To do - Look through the material below and copy exactly the lines from the line with "Liquor, Gaming & Cannabis" to the line with "What is this Research About?", those two lines included.
◆ ◆ ◆ ◆ ◆ ◆ ◆
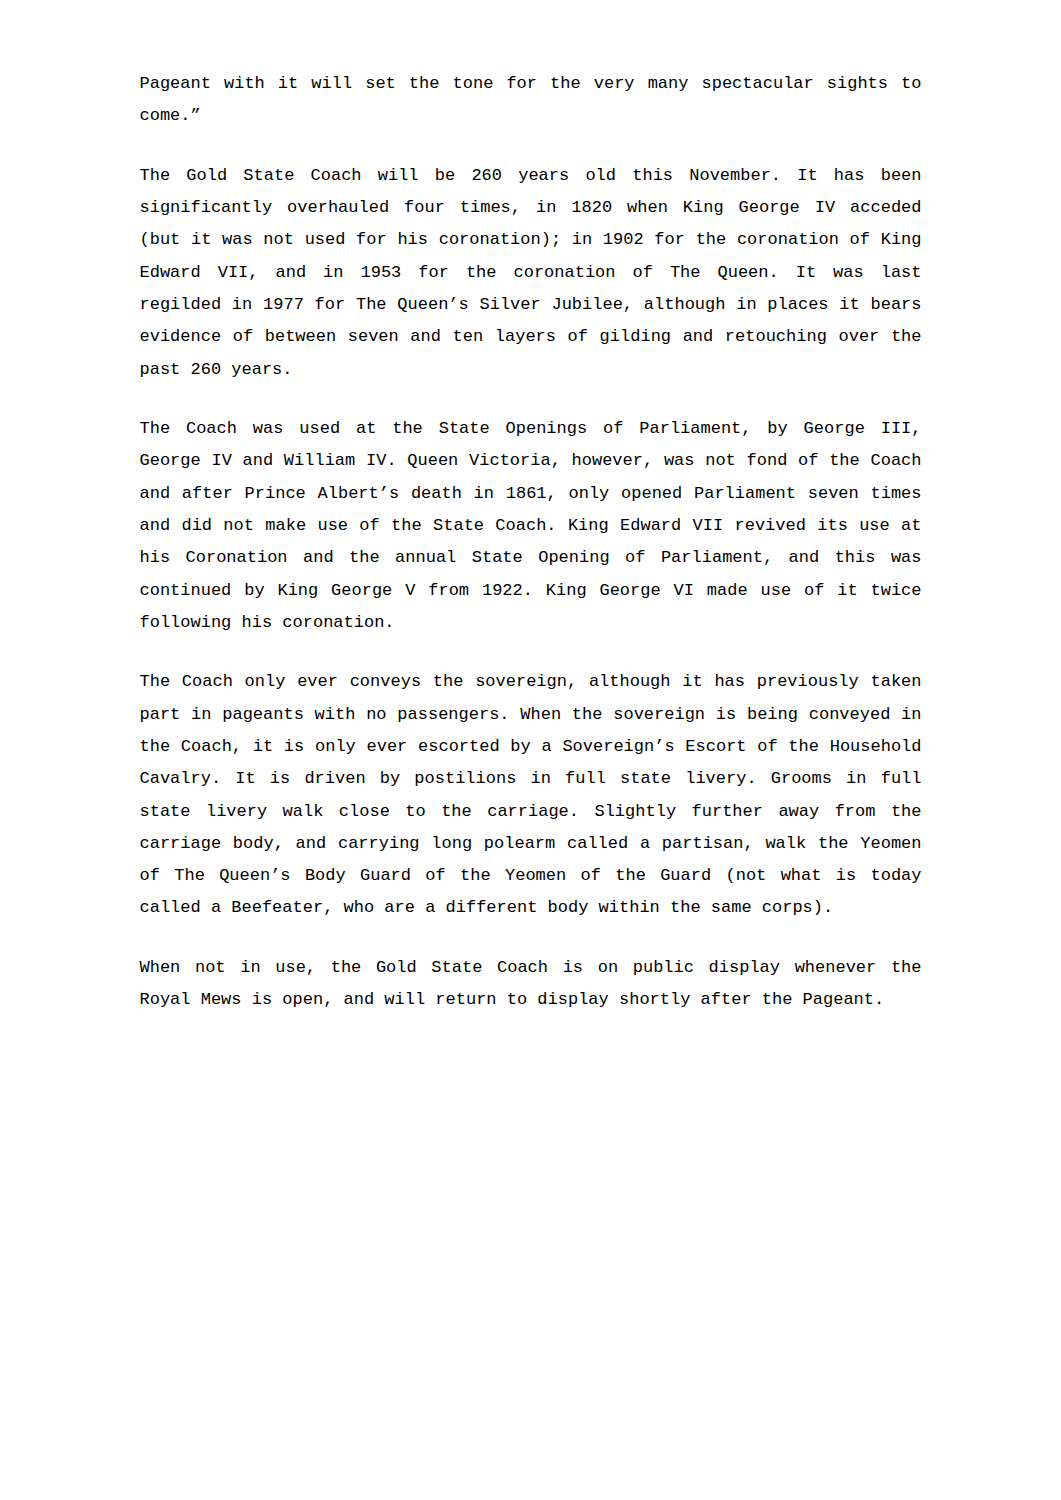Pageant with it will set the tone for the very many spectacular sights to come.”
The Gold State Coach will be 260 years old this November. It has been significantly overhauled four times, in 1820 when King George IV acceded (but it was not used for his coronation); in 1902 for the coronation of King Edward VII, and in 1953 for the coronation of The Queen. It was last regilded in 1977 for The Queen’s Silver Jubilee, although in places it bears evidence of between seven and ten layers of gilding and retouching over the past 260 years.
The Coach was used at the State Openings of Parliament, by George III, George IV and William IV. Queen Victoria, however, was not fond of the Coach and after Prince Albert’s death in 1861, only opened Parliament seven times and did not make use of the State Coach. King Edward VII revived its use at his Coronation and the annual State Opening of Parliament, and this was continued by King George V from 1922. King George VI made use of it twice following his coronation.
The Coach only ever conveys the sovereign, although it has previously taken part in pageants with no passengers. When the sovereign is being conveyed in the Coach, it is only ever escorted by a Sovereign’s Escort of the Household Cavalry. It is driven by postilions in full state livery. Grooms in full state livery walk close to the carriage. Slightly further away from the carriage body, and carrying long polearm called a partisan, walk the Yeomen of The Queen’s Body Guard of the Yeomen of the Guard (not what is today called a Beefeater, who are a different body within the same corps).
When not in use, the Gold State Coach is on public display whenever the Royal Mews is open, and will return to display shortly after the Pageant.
◆ ◆ ◆ ◆ ◆ ◆ ◆
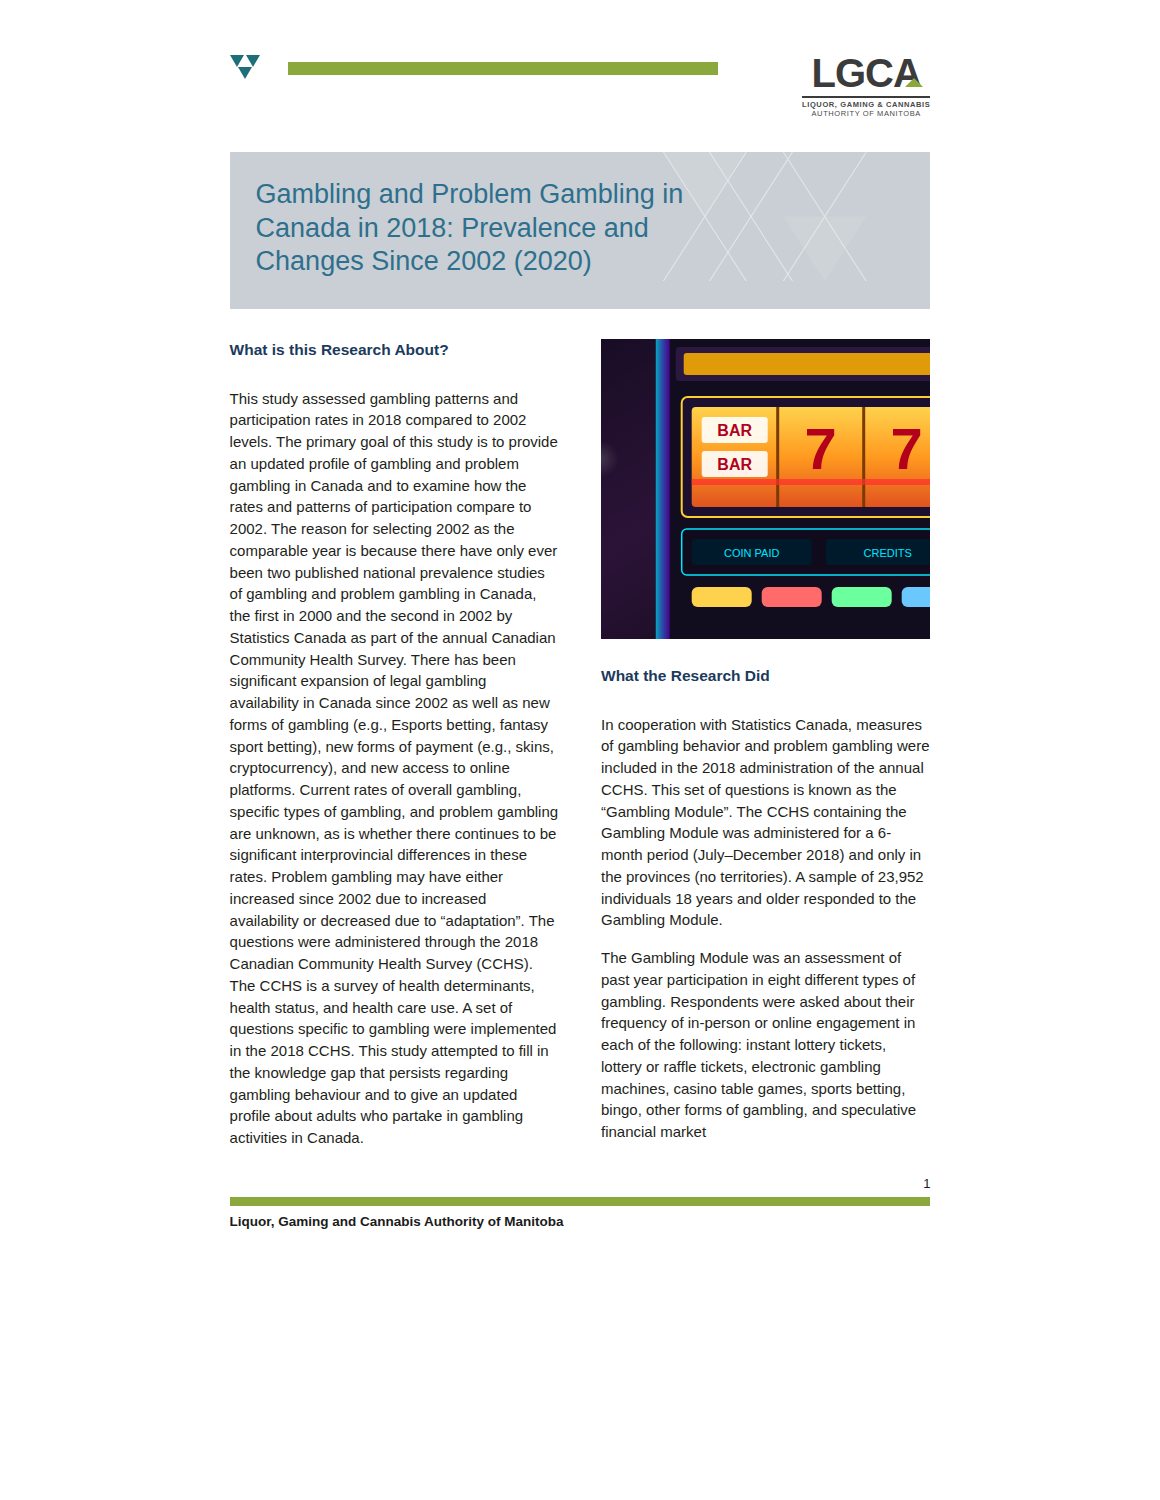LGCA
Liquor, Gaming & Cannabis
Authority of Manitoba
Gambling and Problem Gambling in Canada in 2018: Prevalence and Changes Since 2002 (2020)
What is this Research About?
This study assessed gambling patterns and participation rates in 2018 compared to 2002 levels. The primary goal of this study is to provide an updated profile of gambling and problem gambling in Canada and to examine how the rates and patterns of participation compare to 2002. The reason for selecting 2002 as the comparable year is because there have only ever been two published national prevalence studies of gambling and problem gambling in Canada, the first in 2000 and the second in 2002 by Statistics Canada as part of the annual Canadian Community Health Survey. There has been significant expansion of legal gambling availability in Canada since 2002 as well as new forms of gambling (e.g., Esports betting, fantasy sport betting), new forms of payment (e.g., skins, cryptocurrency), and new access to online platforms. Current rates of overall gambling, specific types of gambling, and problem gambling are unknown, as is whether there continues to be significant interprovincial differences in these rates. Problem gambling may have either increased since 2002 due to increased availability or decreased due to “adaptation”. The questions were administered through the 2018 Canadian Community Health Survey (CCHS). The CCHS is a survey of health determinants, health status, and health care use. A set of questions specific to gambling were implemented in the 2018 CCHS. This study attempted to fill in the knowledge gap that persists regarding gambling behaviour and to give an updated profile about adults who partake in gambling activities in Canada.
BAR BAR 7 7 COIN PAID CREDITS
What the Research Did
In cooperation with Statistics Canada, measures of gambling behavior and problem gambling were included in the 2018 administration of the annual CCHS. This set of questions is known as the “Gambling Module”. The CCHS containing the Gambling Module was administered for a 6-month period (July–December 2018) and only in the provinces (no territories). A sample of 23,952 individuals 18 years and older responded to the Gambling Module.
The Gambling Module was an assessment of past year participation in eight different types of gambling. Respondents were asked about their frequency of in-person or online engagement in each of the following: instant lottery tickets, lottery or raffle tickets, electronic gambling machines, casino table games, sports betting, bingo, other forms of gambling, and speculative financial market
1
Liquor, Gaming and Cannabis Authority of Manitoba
◆ ◆ ◆ ◆ ◆ ◆ ◆
Written response -
Liquor, Gaming & Cannabis
Authority of Manitoba
Gambling and Problem Gambling in Canada in 2018: Prevalence and Changes Since 2002 (2020)
What is this Research About?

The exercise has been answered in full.